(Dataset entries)
○ ○ ○ ○ ○ ○ ○
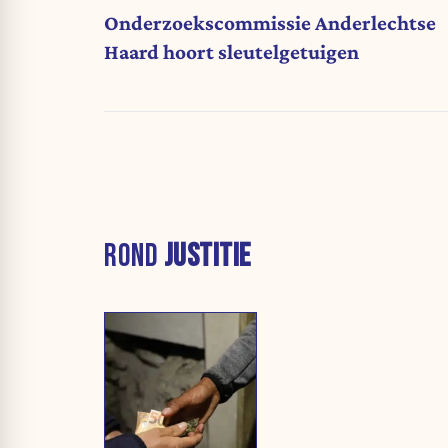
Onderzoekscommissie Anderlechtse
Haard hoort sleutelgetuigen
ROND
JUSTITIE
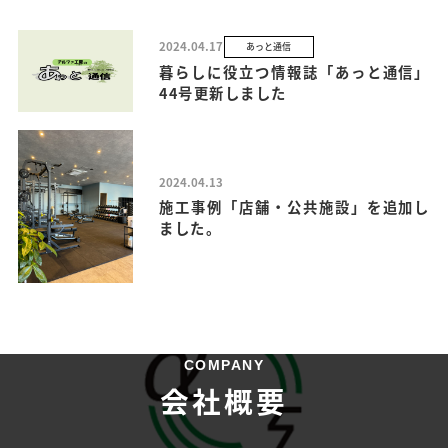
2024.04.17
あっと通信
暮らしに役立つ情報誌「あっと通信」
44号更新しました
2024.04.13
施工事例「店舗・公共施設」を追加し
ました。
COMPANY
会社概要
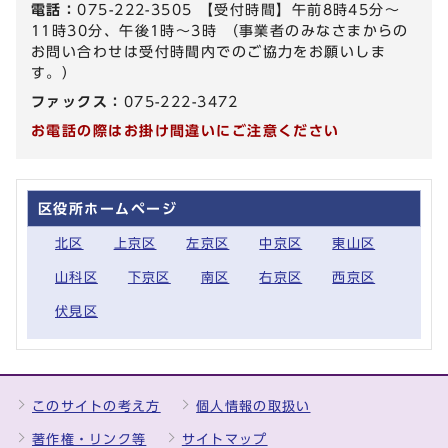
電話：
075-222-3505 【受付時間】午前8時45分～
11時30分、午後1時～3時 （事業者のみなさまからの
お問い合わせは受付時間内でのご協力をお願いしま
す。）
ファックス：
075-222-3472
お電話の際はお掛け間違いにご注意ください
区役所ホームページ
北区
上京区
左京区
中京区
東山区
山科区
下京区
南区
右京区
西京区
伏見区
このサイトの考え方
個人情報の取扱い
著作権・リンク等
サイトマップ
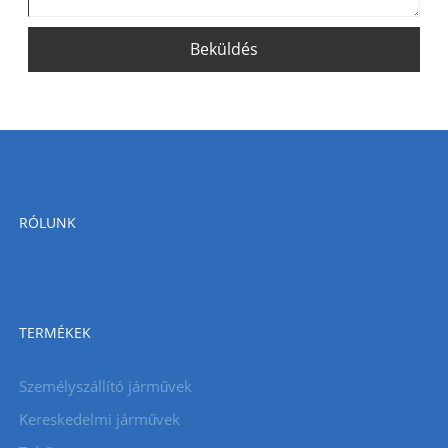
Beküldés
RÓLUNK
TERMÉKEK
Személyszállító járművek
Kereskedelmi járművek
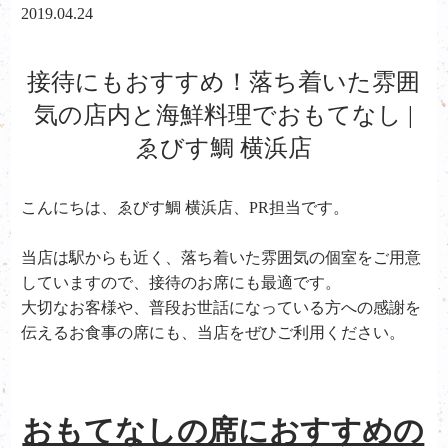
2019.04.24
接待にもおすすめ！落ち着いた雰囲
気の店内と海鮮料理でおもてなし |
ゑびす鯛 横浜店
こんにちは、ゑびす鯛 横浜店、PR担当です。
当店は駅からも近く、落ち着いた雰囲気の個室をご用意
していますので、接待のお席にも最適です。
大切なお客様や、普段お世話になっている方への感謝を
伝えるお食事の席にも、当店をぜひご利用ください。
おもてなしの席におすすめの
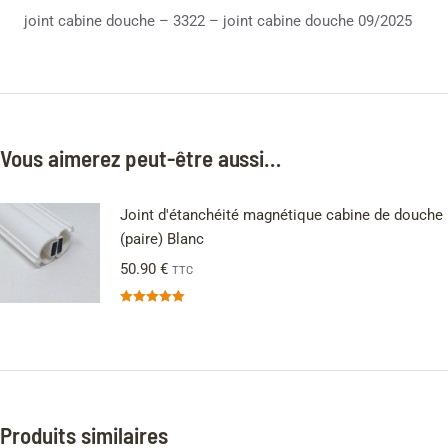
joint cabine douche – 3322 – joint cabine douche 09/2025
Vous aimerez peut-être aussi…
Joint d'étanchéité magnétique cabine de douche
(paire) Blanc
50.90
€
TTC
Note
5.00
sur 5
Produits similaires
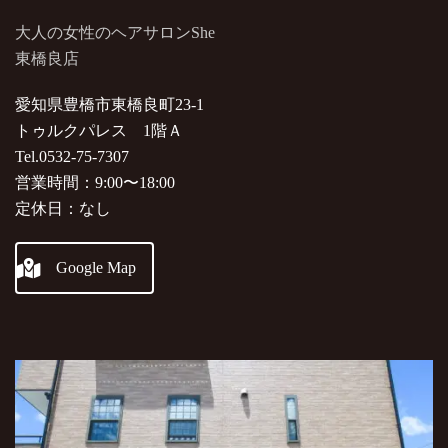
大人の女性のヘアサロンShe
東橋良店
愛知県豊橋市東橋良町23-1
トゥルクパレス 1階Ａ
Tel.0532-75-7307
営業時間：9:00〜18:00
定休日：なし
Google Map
○ ○ ○ ○ ○ ○ ○
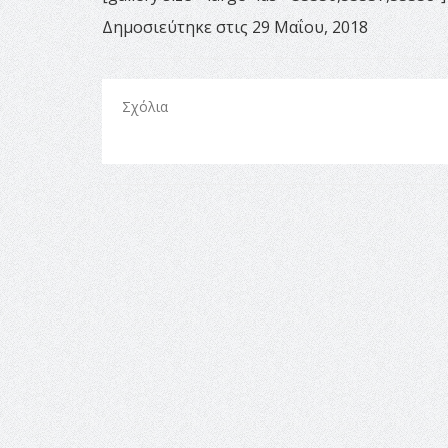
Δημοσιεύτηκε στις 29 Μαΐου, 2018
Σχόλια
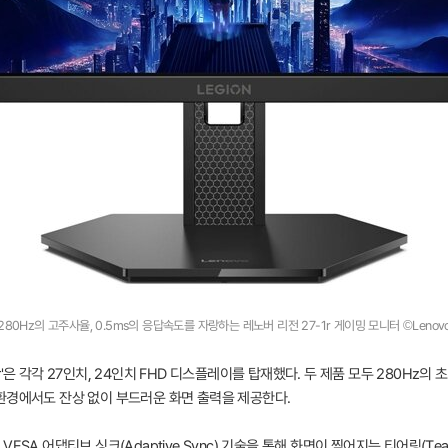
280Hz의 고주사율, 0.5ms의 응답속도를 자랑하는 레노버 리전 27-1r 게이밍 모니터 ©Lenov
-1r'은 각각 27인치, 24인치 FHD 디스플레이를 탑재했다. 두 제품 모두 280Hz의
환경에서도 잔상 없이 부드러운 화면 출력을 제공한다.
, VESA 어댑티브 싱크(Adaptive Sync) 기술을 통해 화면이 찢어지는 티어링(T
○ ○ ○ ○ ○ ○ ○
Every line holding the word "douche" should be copied out of the records above.

▶ **TASK ANSWER**:
joint cabine douche – 3322 – joint cabine douche 09/2025
Joint d'étanchéité magnétique cabine de douche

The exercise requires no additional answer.